• _THE TASK_
Give the text lines from all the entries below as a numbered list, skipping any blank lines and leaving the pictures out.

Start of INPUT RECORDS

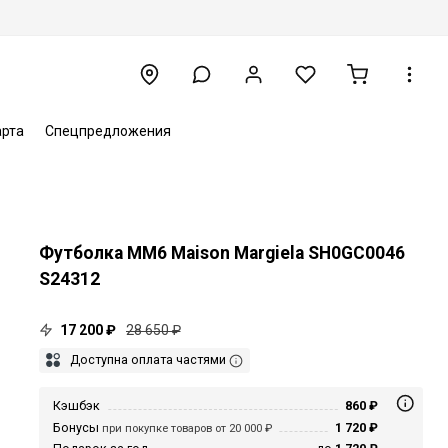
арта
Спецпредложения
Футболка MM6 Maison Margiela SH0GC0046
S24312
17 200 ₽
28 650 ₽
Доступна оплата частями
Кэшбэк
860 ₽
Бонусы
1 720 ₽
при покупке товаров от 20 000 ₽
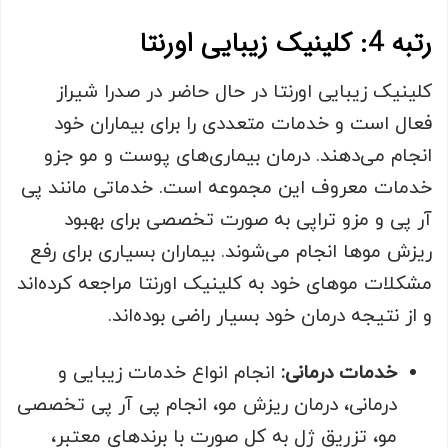
رتبه 4: کلینیک زیبایی اورنتا
کلینیک زیبایی اورنتا در حال حاضر در صدرا شیراز
فعال است و خدمات متعددی را برای بیماران خود
انجام می‌دهند. درمان بیماری‌های پوست و مو جزو
خدمات معروف این مجموعه است. خدماتی مانند پی
آر پی و مزو تراپی به صورت تخصصی برای بهبود
ریزش موها انجام می‌شوند. بیماران بسیاری برای رفع
مشکلات موهای خود به کلینیک اورنتا مراجعه کرده‌اند
و از نتیجه درمان خود بسیار راضی بوده‌اند.
خدمات درمانی:
انجام انواع خدمات زیبایی و
درمانی، درمان ریزش مو، انجام پی آر پی تخصصی
مو، تزریق ژل به کل صورت با برندهای معتبر،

End of INPUT RECORDS

• _PROBLEM SOLUTION_
1. арта
2. Спецпредложения
3. Футболка MM6 Maison Margiela SH0GC0046
4. S24312
5. 17 200 ₽
6. 28 650 ₽
7. Доступна оплата частями
8. Кэшбэк
9. 860 ₽
10. Бонусы
11. 1 720 ₽
12. при покупке товаров от 20 000 ₽
13. رتبه 4: کلینیک زیبایی اورنتا
14. کلینیک زیبایی اورنتا در حال حاضر در صدرا شیراز
15. فعال است و خدمات متعددی را برای بیماران خود
16. انجام می‌دهند. درمان بیماری‌های پوست و مو جزو
17. خدمات معروف این مجموعه است. خدماتی مانند پی
18. آر پی و مزو تراپی به صورت تخصصی برای بهبود
19. ریزش موها انجام می‌شوند. بیماران بسیاری برای رفع
20. مشکلات موهای خود به کلینیک اورنتا مراجعه کرده‌اند
21. و از نتیجه درمان خود بسیار راضی بوده‌اند.
22. خدمات درمانی:
23. انجام انواع خدمات زیبایی و
24. درمانی، درمان ریزش مو، انجام پی آر پی تخصصی
25. مو، تزریق ژل به کل صورت با برندهای معتبر،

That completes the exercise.